Extrait fourni.
= = = = = = =

Jean-Marc Aymes et Maria Cristina Kiehr © Marie Eve Brouet

Mars en Baroque 2017

Hier et aujourd’hui

 

Le baroque ténébreux des memento mori du peintre Caravage ou du compositeur Gesualdo côtoie un élan vers des mystères joyeux ; un baroque d’extases et de ravissements aux héroïnes lumineuses, au contrepoint céleste. Il sonne également la trompe de réjouissances somptuaires et fourmille de voluptés où profane et sacré interfèrent. Jean-Marc Aymes, ordonnateur des Menus Plaisirs du Festival Mars en Baroque, nous invite à venir saisir ce que nous cachent ces clairs-obscurs, ces trompe-l’œil (ou oreille) : les artifices de cette diversité. L’édition 2017 du festival ouvre ses rideaux sur le spectaculaire théâtre d’un art de la passion et de la représentation où passé et présent se conjuguent en même temps.

 

25

Mais d’abord soufflons les bougies ! Concerto Soave fête ses vingt-cinq ans d’activités musicales. De la rencontre du claveciniste Jean-Marc Aymes et de la soprano Maria Cristina Kiehr naissait cet ensemble musical dont le nom de baptême semble directement inspiré par la délicatesse du timbre et les soyeuses inflexions vocales de sa co-fondatrice. Celle-ci apportera, dans les Leçons de ténèbres d’Orient et d’Occident pour ensemble baroque et oriental, la patine charnelle de sa voix comme un viatique aux lamentations du prophète Jérémie, alternant les partitions de Frescobaldi ou de Carissimi et les Exercices de lumière, création du compositeur Zad Moultaka (Abbaye de Saint-Victor, le 3 mars). Une autre confluence des temps réunira six musiciens de Concerto Soave et six chanteurs de Musicatreize dirigés par Roland Hayrabedian autour de la fascinante modernité des madrigaux du prince Gesualdo et la création Il Canto della Tenebra de Luca Antignani (Salle Musicatreize, le 31 mars). La filiation baroque se déclinera également sur le thème de l’évolution du violon, de sa facture et de son jeu, au moyen d’une série de manifestations culminant avec le concert du virtuose Francesco d’Orazio dans un programme qui enjambera quatre siècles d’histoire de la musique (Salle Musicatreize, le 4 mars).

= = = = = = =

Données.
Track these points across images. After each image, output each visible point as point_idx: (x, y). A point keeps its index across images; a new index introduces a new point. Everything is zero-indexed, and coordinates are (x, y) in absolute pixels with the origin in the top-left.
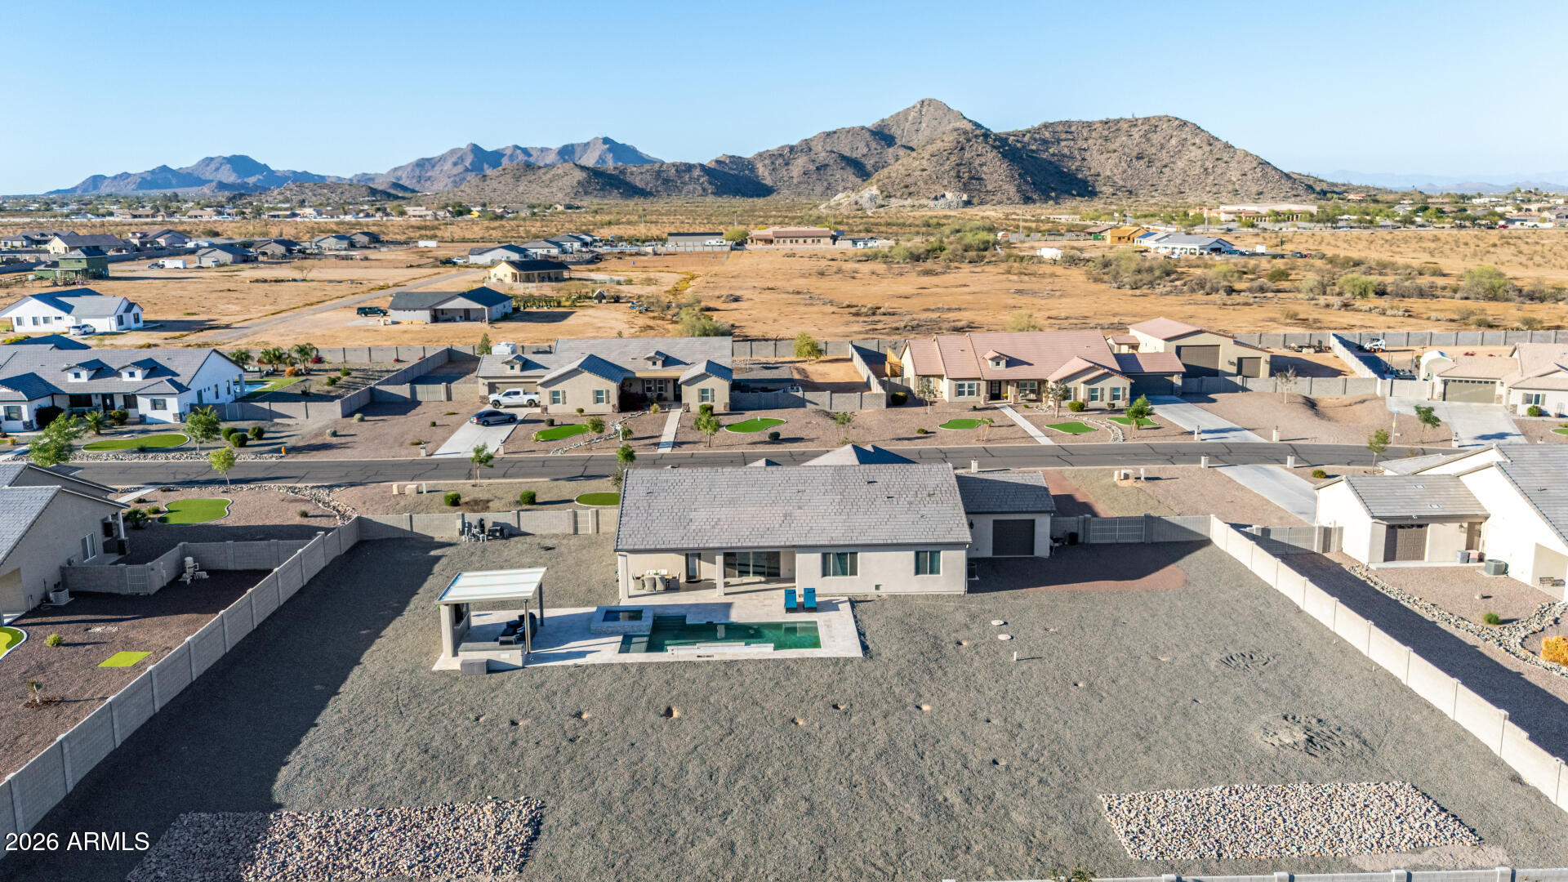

= = = = = = =

À faire.
A. D'après l'extrait, combien d'années d'activités musicales Concerto Soave fête-t-il ?
B. Pour chacune des affirmations suivantes, indiquez par oui ou par non si elle concorde avec l'extrait, puis citez à l'identique les mots de l'extrait qui tranchent. (i) Le concert de Francesco d'Orazio a lieu à la Salle Musicatreize le 4 mars. (ii) Les chanteurs de Musicatreize sont dirigés par Jean-Marc Aymes. (iii) Les Leçons de ténèbres d'Orient et d'Occident sont données à l'Abbaye de Saint-Victor le 31 mars.
C. Recopiez sans rien modifier le passage de l'extrait qui va de « Jean-Marc Aymes et Maria » jusqu'à « en même temps. » inclus.
Ce matériel provient d'une source distincte de l'extrait.

Réponses.
A. Vingt-cinq ans.

B.
(i) Oui : « culminant avec le concert du virtuose Francesco d’Orazio dans un programme qui enjambera quatre siècles d’histoire de la musique (Salle Musicatreize, le 4 mars) ».
(ii) Non : « six chanteurs de Musicatreize dirigés par Roland Hayrabedian ».
(iii) Non : « (Abbaye de Saint-Victor, le 3 mars) ».

C.
Jean-Marc Aymes et Maria Cristina Kiehr © Marie Eve Brouet

Mars en Baroque 2017

Hier et aujourd’hui

 

Le baroque ténébreux des memento mori du peintre Caravage ou du compositeur Gesualdo côtoie un élan vers des mystères joyeux ; un baroque d’extases et de ravissements aux héroïnes lumineuses, au contrepoint céleste. Il sonne également la trompe de réjouissances somptuaires et fourmille de voluptés où profane et sacré interfèrent. Jean-Marc Aymes, ordonnateur des Menus Plaisirs du Festival Mars en Baroque, nous invite à venir saisir ce que nous cachent ces clairs-obscurs, ces trompe-l’œil (ou oreille) : les artifices de cette diversité. L’édition 2017 du festival ouvre ses rideaux sur le spectaculaire théâtre d’un art de la passion et de la représentation où passé et présent se conjuguent en même temps.